→ What to do
Of the lines in the material below, print only those from the one containing "right elbow: (68, 324)" to the one containing "left eye: (157, 66)", ends included, exactly as written and without pictures.

→ Given data
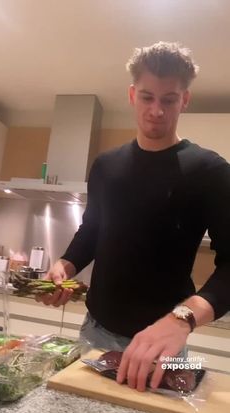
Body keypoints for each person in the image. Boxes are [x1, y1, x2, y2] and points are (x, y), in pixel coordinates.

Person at [37, 41, 230, 392]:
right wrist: (65, 264)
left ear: (184, 100)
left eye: (169, 99)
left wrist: (183, 319)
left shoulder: (210, 171)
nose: (156, 110)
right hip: (94, 331)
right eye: (147, 97)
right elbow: (92, 230)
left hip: (164, 343)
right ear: (131, 94)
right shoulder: (106, 166)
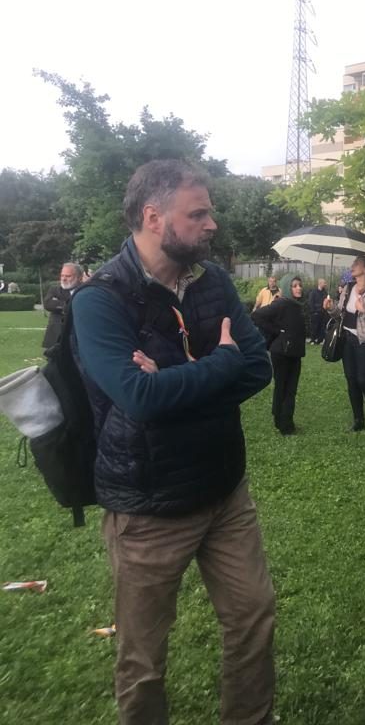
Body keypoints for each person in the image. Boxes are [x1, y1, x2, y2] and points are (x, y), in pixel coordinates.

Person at [72, 159, 275, 724]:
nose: (212, 224)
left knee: (254, 617)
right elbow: (139, 398)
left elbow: (258, 368)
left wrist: (174, 382)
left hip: (224, 489)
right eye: (198, 214)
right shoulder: (99, 299)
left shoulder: (213, 282)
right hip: (147, 506)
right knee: (143, 656)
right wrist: (219, 365)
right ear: (153, 216)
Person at [326, 256, 365, 434]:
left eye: (356, 264)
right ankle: (358, 420)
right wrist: (331, 308)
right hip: (347, 340)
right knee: (351, 380)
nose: (352, 266)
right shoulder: (348, 288)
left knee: (364, 381)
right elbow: (340, 315)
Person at [253, 277, 308, 435]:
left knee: (291, 388)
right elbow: (257, 315)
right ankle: (283, 423)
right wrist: (277, 331)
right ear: (287, 287)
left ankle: (285, 421)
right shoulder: (282, 303)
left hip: (294, 352)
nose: (298, 288)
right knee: (283, 387)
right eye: (294, 286)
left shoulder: (298, 305)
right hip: (282, 352)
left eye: (300, 285)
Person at [42, 262, 84, 349]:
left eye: (68, 276)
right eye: (62, 276)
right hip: (55, 337)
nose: (64, 279)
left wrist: (59, 303)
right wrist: (68, 305)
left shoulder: (85, 290)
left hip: (79, 337)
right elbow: (48, 304)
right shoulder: (55, 289)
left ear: (79, 277)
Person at [308, 277, 328, 344]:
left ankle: (320, 340)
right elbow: (311, 302)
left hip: (323, 312)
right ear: (320, 283)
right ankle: (313, 339)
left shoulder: (325, 292)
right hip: (315, 313)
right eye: (324, 283)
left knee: (322, 327)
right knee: (314, 327)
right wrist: (314, 311)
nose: (325, 284)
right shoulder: (313, 292)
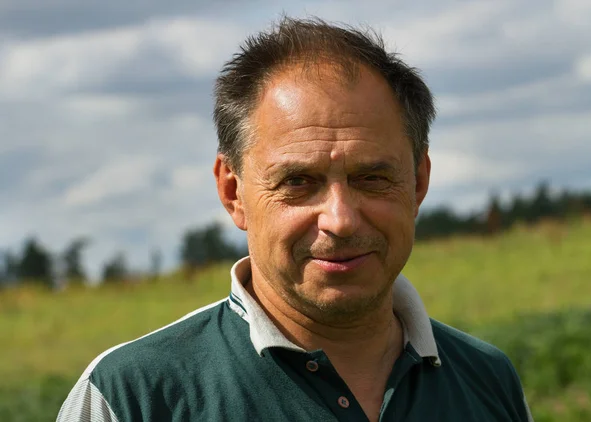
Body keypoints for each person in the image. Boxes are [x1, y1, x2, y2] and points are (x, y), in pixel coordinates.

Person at [57, 17, 534, 422]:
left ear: (419, 182)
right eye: (298, 182)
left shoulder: (486, 380)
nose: (341, 220)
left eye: (371, 178)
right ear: (233, 191)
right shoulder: (133, 397)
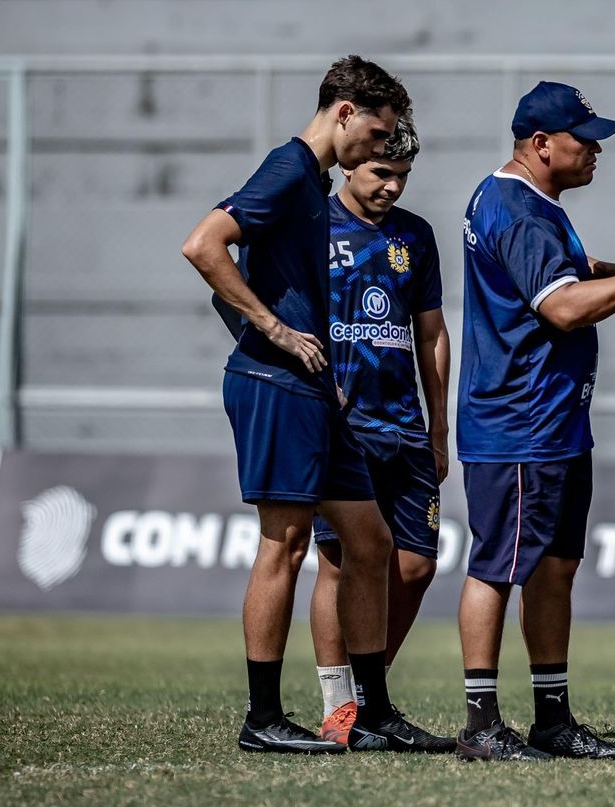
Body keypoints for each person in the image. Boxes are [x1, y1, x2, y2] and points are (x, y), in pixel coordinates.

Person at [182, 55, 446, 753]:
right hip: (275, 384)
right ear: (345, 113)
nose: (381, 147)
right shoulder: (292, 168)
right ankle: (262, 719)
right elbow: (203, 246)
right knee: (286, 545)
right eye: (377, 132)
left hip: (316, 392)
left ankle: (372, 714)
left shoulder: (315, 180)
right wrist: (271, 328)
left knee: (372, 543)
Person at [455, 81, 615, 762]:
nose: (596, 148)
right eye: (584, 137)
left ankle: (551, 717)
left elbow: (568, 273)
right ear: (541, 145)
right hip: (518, 424)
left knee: (555, 567)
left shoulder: (527, 201)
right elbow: (563, 306)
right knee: (496, 568)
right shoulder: (517, 210)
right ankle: (481, 724)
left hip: (555, 422)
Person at [307, 115, 454, 750]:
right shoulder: (314, 227)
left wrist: (439, 424)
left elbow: (432, 333)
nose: (392, 186)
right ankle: (340, 708)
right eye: (380, 172)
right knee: (340, 563)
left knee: (416, 565)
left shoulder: (415, 237)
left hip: (405, 426)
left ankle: (373, 699)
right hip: (342, 427)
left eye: (402, 176)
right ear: (349, 164)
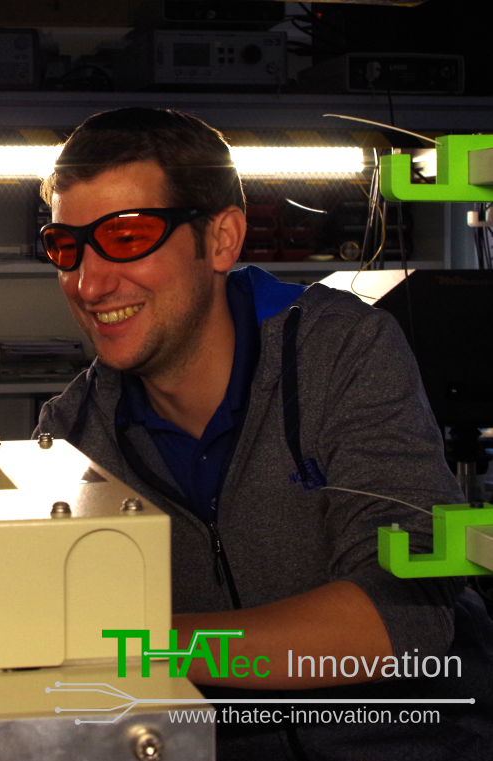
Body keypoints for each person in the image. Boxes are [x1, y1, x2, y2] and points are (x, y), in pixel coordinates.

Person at [34, 108, 493, 759]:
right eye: (66, 248)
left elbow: (401, 616)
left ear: (221, 239)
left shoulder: (340, 353)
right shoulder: (72, 433)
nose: (89, 283)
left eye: (127, 237)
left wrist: (142, 645)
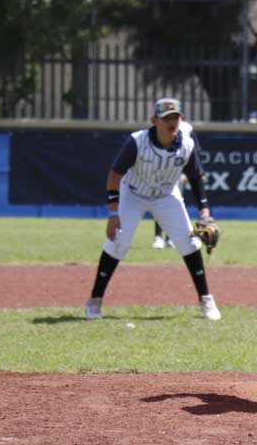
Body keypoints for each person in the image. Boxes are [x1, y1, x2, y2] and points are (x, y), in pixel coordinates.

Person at [85, 97, 221, 321]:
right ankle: (95, 299)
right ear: (154, 120)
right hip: (133, 193)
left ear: (182, 119)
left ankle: (206, 298)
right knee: (118, 242)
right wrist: (112, 213)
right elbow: (114, 175)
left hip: (166, 195)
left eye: (175, 117)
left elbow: (196, 178)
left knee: (188, 243)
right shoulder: (137, 142)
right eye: (167, 118)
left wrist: (204, 211)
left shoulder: (187, 144)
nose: (172, 122)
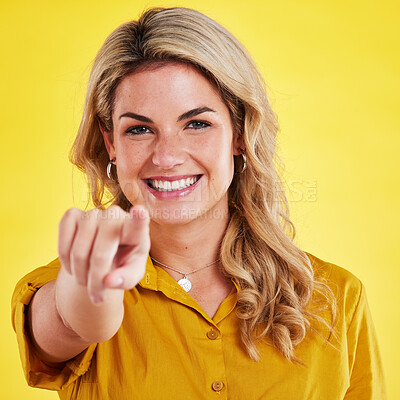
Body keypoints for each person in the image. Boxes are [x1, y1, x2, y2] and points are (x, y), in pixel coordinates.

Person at [12, 7, 386, 399]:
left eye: (197, 124)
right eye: (139, 129)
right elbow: (68, 324)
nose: (167, 156)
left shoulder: (337, 297)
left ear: (239, 134)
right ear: (112, 145)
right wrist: (89, 298)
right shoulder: (73, 277)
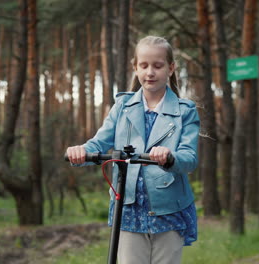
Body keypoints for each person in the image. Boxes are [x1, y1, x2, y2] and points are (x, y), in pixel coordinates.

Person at [66, 36, 199, 264]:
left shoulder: (184, 111)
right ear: (135, 67)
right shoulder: (123, 107)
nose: (150, 72)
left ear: (171, 68)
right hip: (128, 210)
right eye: (144, 65)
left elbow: (189, 157)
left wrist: (169, 158)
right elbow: (98, 144)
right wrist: (81, 152)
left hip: (168, 210)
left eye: (157, 66)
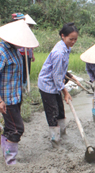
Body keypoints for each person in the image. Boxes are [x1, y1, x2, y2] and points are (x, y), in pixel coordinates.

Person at [0, 20, 39, 165]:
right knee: (17, 129)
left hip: (15, 96)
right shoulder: (2, 51)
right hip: (6, 99)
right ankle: (10, 161)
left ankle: (6, 152)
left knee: (11, 128)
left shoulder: (15, 50)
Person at [38, 22, 78, 147]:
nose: (73, 42)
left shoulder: (66, 48)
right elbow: (56, 76)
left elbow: (61, 69)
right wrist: (65, 92)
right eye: (71, 39)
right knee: (53, 113)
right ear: (63, 36)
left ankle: (63, 135)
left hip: (56, 83)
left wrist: (71, 77)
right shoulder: (59, 53)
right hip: (47, 85)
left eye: (75, 39)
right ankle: (55, 141)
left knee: (60, 111)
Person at [11, 13, 37, 91]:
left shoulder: (27, 30)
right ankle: (19, 87)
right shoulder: (12, 31)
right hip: (18, 53)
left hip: (27, 53)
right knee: (19, 71)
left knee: (26, 70)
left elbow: (31, 43)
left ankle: (24, 86)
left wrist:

→ Answer
right elbow: (68, 324)
nose: (167, 156)
left shoulder: (337, 297)
left ear: (239, 134)
right ear: (112, 145)
right wrist: (89, 298)
right shoulder: (73, 277)
Body keypoints for each person in the image. Boxes are [x1, y1, x2, y2] and points are (x, y), in pixel coordinates.

Person at [66, 36, 199, 264]:
left shoulder: (184, 111)
right ear: (135, 67)
right shoulder: (123, 107)
nose: (150, 72)
left ear: (171, 68)
right hip: (128, 210)
right eye: (144, 65)
left elbow: (189, 157)
left wrist: (169, 158)
right elbow: (98, 144)
right wrist: (81, 152)
left hip: (168, 210)
left eye: (157, 66)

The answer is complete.